PROBLEM TO WORK ON: Check each line of the records below for the word "Right" and copy those where it appears.

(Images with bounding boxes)

::::

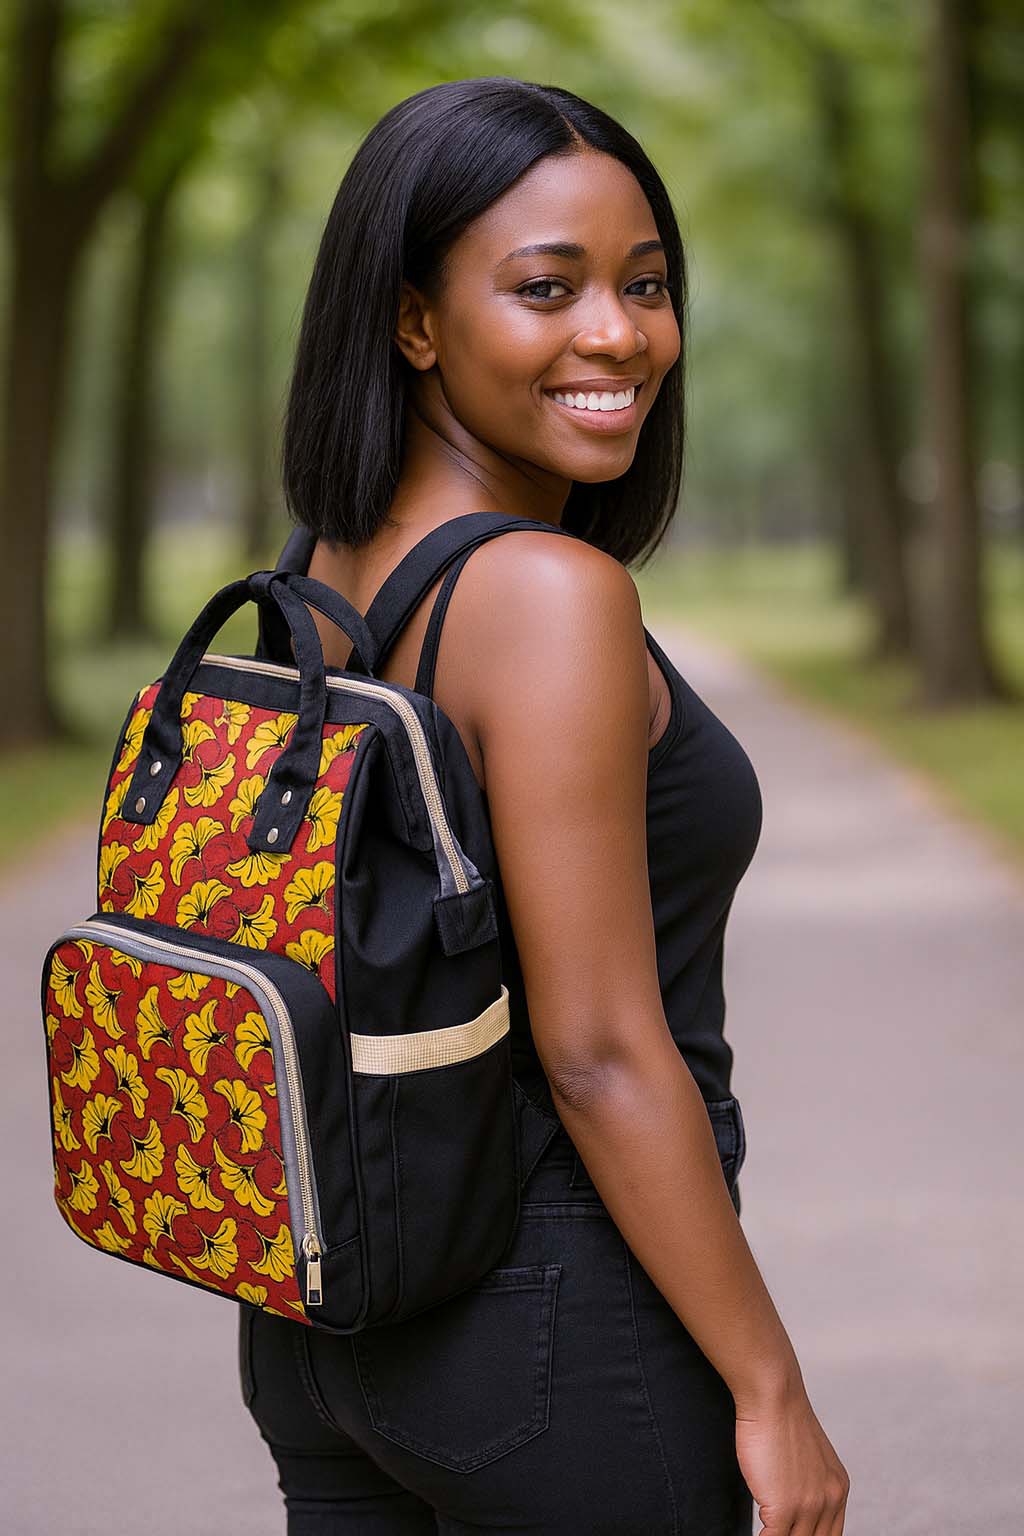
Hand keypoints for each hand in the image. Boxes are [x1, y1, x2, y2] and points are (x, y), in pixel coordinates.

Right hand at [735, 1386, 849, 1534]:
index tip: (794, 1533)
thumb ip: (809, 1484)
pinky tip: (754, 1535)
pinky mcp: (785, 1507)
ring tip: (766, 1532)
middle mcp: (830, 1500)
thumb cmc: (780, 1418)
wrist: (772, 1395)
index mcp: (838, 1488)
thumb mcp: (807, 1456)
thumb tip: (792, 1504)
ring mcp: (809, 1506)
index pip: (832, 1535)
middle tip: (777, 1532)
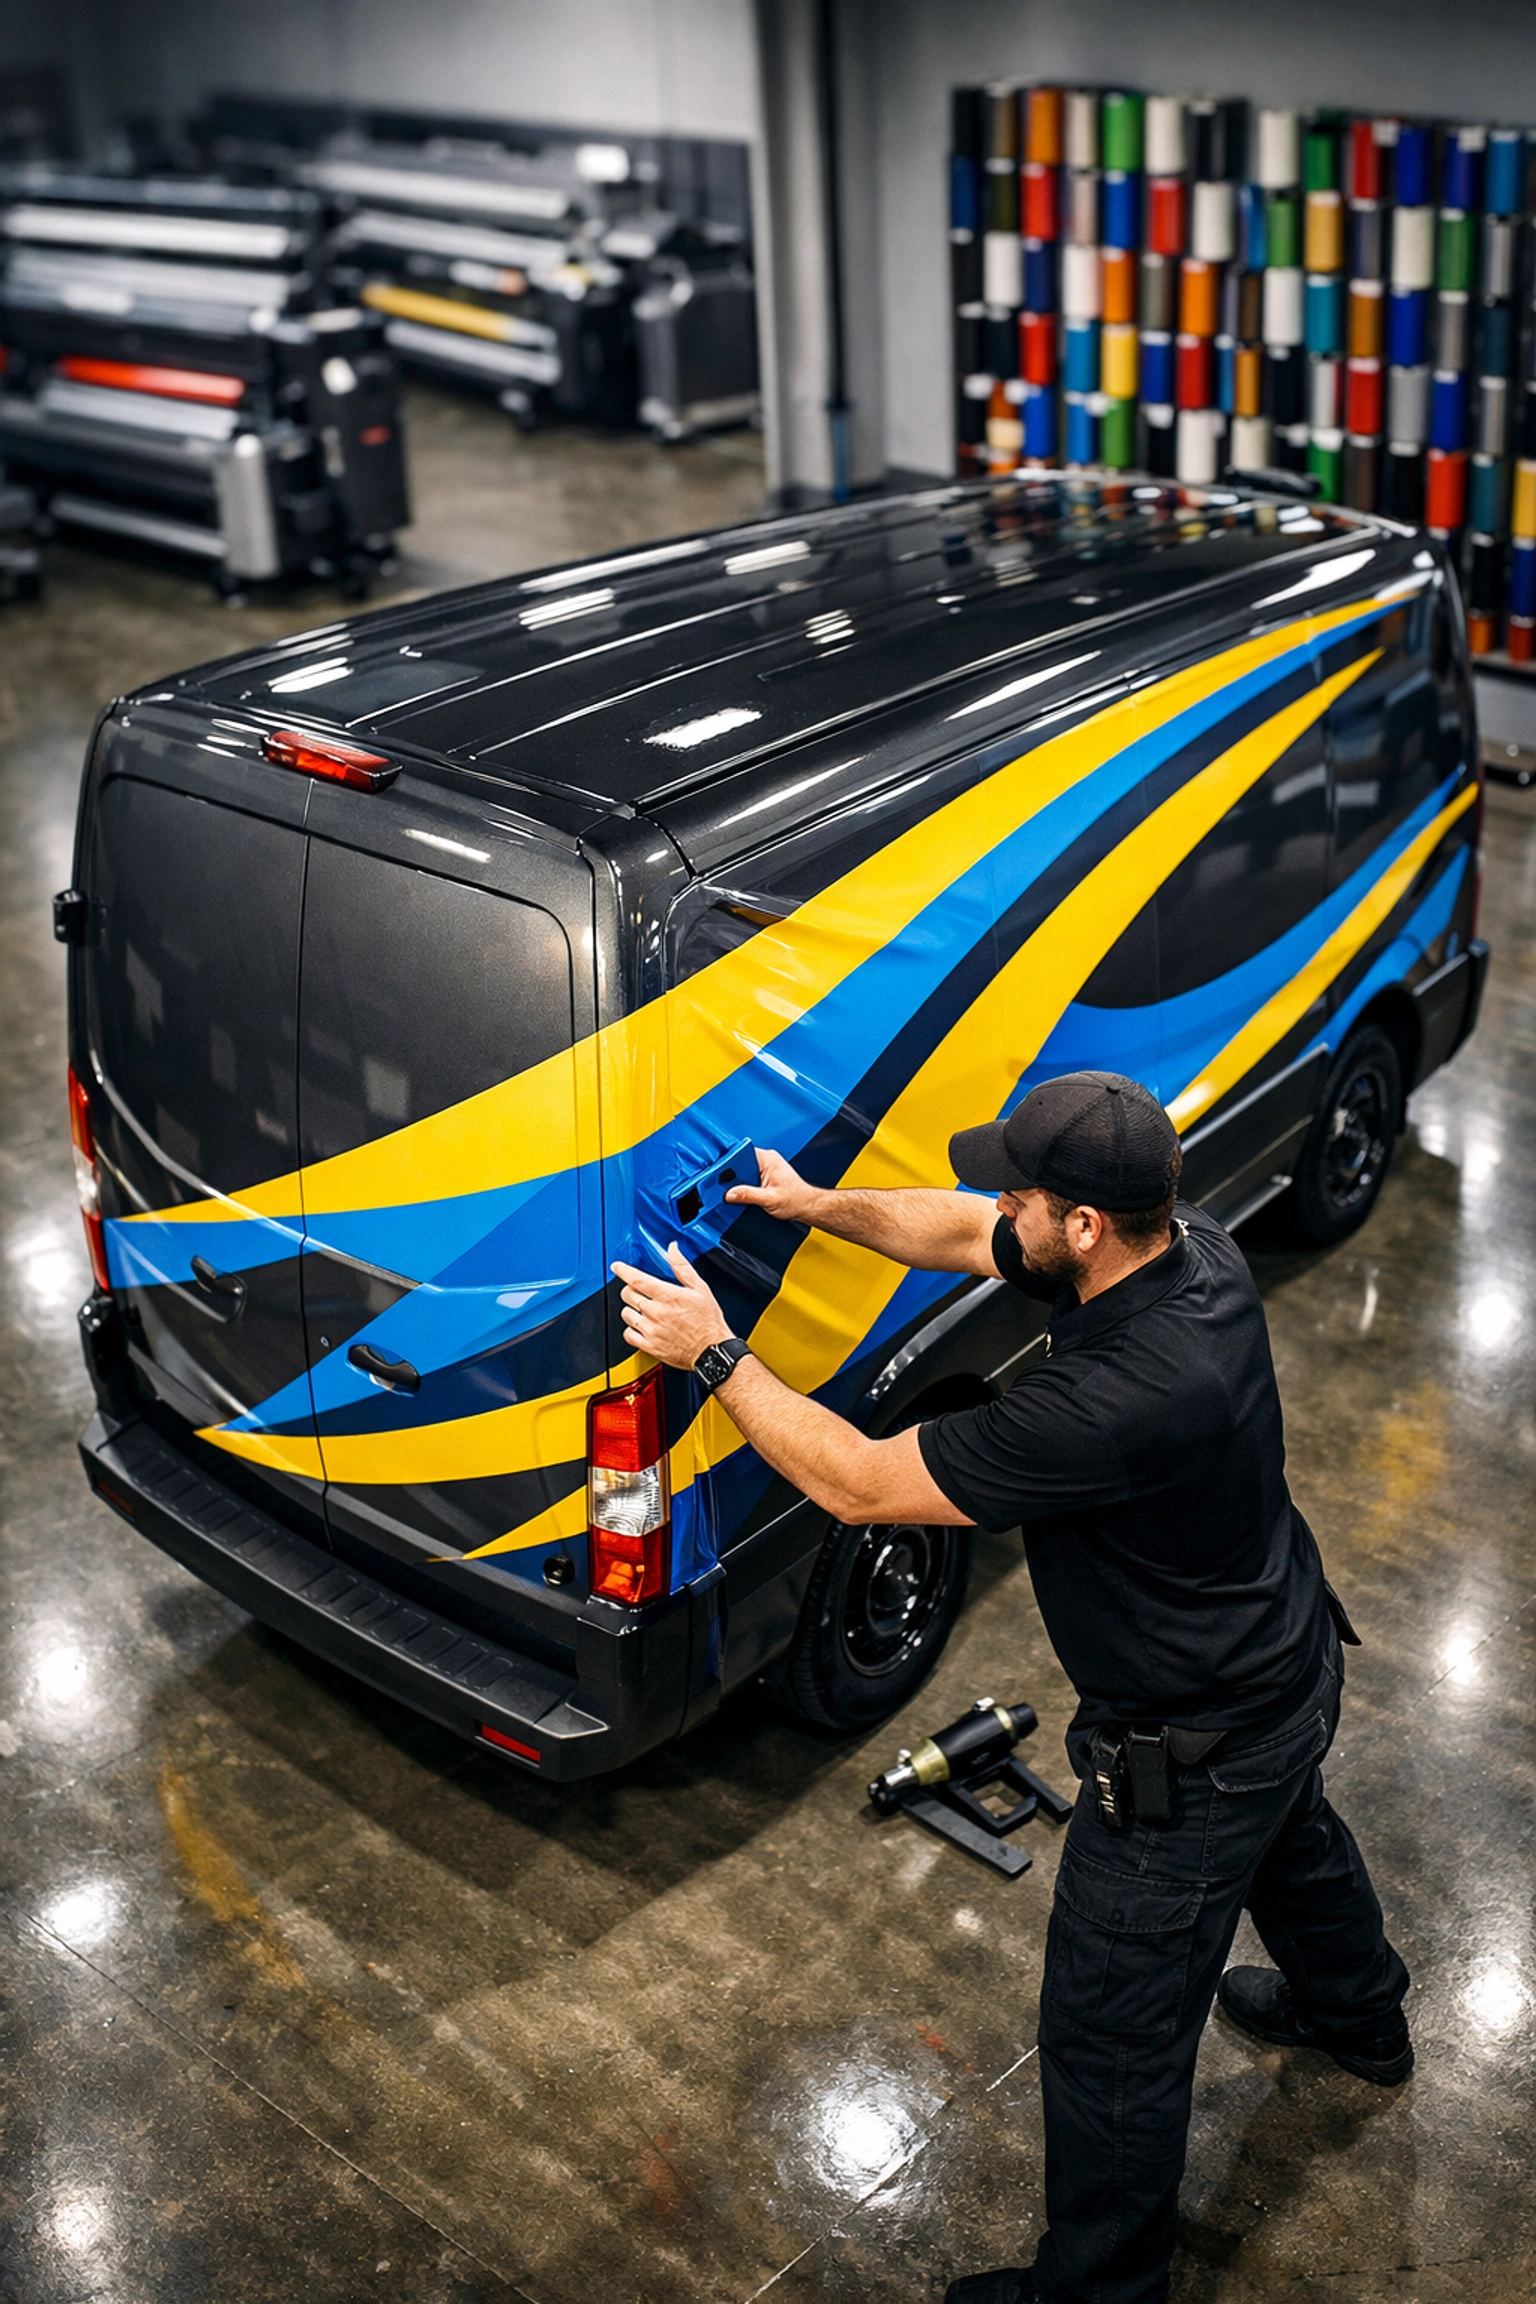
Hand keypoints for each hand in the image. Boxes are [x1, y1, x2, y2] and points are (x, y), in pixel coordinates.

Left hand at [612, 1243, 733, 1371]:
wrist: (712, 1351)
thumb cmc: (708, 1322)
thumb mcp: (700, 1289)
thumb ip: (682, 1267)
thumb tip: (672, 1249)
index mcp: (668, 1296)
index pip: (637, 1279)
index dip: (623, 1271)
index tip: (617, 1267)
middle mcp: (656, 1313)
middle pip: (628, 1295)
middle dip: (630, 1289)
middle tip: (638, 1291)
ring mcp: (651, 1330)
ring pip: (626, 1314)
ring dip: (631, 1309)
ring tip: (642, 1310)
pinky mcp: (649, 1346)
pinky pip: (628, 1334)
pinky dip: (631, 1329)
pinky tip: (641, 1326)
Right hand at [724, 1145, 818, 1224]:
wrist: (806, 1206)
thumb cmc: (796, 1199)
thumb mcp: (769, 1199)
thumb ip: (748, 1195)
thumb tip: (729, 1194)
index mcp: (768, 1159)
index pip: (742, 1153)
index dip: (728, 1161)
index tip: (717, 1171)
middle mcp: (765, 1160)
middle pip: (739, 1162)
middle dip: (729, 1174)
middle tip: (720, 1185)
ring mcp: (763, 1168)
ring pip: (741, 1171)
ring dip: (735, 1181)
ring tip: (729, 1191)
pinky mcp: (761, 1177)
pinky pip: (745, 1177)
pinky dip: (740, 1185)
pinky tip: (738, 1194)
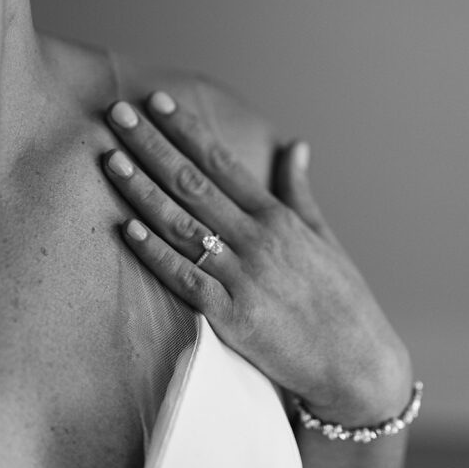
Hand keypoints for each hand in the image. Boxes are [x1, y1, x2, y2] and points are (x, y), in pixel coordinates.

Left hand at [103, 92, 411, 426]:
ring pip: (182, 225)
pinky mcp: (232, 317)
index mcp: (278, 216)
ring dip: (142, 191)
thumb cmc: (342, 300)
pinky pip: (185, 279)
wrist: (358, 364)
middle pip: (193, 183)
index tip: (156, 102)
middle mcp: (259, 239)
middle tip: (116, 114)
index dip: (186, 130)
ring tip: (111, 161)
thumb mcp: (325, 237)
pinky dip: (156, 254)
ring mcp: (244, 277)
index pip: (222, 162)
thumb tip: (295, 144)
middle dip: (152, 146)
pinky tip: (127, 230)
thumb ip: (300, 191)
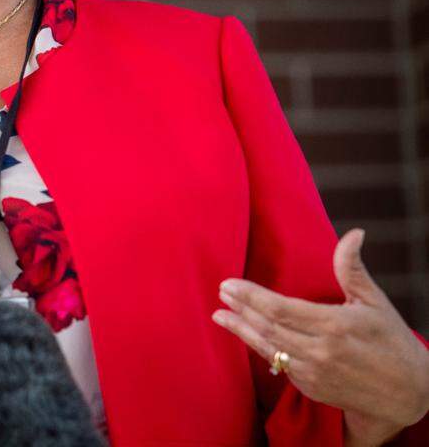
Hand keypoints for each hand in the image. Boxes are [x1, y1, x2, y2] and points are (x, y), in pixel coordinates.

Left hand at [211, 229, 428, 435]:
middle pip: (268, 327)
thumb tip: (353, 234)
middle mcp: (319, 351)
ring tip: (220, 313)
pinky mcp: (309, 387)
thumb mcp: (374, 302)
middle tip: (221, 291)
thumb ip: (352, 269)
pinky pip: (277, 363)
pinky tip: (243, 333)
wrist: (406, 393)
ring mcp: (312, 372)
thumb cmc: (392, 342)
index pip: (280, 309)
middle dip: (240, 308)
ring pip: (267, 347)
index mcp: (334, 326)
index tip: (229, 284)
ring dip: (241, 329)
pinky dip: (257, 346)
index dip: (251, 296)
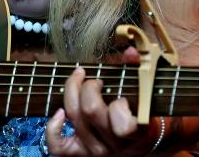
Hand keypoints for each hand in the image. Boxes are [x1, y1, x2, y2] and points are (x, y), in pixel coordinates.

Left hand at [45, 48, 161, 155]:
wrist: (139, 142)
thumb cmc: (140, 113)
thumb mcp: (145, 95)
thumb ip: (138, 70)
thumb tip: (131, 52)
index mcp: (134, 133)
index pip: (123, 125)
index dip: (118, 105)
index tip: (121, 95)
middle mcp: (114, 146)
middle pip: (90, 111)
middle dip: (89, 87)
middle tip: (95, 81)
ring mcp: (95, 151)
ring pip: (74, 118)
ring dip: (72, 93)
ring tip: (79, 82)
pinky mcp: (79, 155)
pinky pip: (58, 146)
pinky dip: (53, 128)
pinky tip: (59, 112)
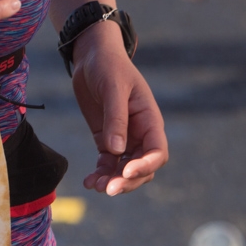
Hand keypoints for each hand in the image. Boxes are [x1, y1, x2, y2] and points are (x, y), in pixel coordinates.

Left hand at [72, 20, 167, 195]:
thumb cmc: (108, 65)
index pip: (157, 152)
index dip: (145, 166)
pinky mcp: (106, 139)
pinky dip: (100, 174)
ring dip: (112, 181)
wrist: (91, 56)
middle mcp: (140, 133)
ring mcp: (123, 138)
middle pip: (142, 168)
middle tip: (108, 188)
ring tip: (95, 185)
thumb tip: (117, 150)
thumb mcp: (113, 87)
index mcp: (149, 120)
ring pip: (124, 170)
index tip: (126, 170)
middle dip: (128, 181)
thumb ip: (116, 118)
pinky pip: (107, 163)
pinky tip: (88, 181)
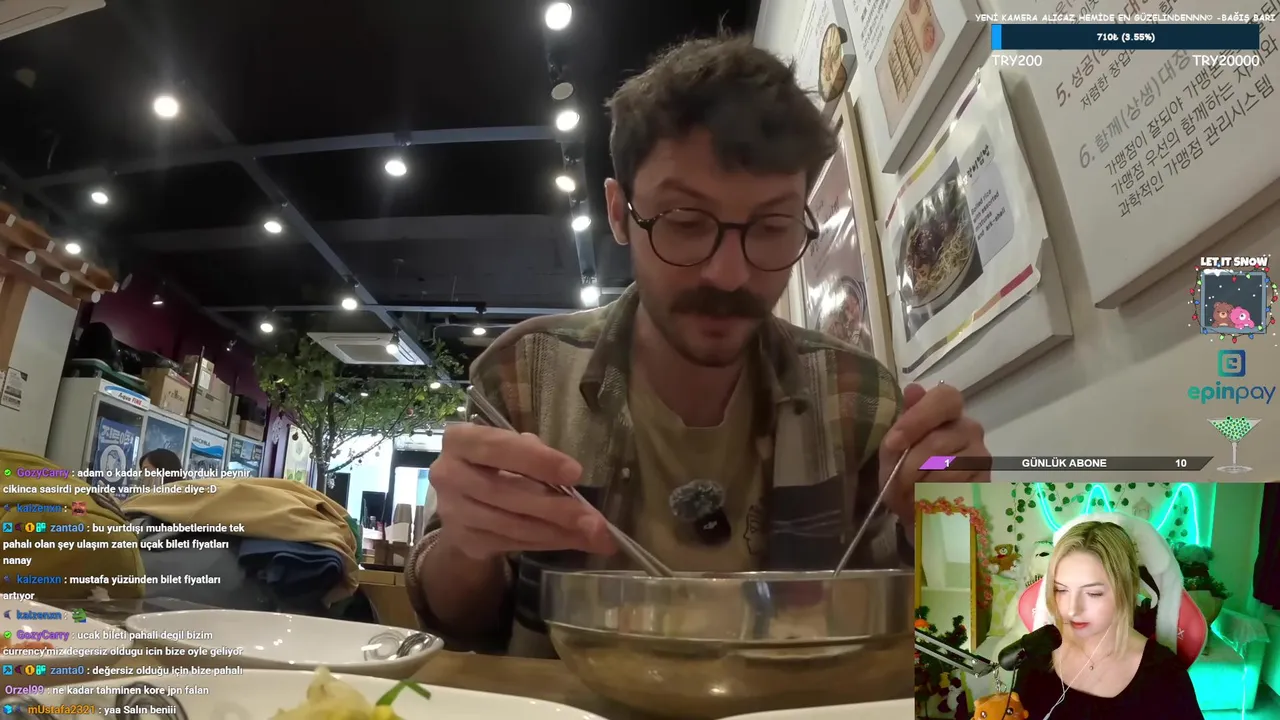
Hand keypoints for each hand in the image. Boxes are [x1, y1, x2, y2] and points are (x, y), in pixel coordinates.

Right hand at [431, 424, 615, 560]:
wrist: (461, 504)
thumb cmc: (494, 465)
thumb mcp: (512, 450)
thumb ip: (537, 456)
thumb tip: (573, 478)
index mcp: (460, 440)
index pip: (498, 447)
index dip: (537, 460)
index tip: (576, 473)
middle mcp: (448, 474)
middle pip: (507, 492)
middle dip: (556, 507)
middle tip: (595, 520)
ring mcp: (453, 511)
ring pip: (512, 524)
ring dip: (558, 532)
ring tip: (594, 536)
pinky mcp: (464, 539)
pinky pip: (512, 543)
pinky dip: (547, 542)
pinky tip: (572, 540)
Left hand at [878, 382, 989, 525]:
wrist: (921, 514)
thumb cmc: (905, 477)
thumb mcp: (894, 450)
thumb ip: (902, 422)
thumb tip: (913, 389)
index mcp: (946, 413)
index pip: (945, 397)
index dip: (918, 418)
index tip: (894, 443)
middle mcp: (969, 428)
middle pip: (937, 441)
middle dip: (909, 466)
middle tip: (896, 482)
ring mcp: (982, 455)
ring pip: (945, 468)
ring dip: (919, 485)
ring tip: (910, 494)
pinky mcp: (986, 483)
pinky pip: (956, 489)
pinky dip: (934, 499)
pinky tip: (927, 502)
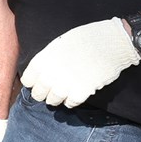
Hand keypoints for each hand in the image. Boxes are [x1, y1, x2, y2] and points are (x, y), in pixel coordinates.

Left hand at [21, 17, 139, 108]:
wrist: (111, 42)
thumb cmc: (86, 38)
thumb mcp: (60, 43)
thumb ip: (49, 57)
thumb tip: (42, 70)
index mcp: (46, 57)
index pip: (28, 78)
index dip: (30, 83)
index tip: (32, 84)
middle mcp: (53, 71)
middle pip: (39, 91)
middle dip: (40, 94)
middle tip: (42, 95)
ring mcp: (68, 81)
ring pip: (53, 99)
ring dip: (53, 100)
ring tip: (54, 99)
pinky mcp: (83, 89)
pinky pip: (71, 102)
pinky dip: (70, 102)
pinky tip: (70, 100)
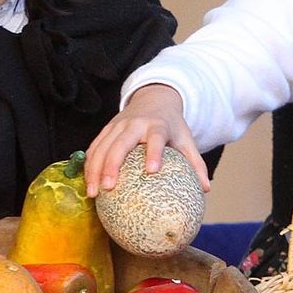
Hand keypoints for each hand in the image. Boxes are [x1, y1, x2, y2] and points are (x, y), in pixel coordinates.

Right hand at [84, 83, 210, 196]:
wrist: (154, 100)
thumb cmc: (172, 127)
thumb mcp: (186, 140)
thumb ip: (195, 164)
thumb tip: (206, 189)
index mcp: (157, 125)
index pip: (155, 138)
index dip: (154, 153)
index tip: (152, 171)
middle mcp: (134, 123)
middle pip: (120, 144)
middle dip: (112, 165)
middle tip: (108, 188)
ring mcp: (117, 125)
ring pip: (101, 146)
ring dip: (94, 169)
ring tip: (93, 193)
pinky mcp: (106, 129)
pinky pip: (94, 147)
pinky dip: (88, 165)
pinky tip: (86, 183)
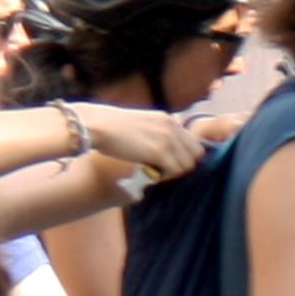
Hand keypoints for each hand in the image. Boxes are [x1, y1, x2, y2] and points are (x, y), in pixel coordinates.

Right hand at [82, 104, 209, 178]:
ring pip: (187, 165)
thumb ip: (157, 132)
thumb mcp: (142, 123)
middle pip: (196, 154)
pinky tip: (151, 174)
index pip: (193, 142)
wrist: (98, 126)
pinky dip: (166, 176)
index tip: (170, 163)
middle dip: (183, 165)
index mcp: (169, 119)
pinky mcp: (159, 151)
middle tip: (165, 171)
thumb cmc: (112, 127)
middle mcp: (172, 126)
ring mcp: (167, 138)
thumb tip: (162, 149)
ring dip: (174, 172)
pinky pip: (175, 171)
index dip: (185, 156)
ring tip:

::::

RESPONSE AREA:
Right hand at [735, 1386, 849, 1534]:
Right hand at [724, 1145, 818, 1224]:
Right hand at [431, 424, 615, 560]:
Right hand at [84, 83, 210, 196]:
Right hand at [82, 104, 209, 178]:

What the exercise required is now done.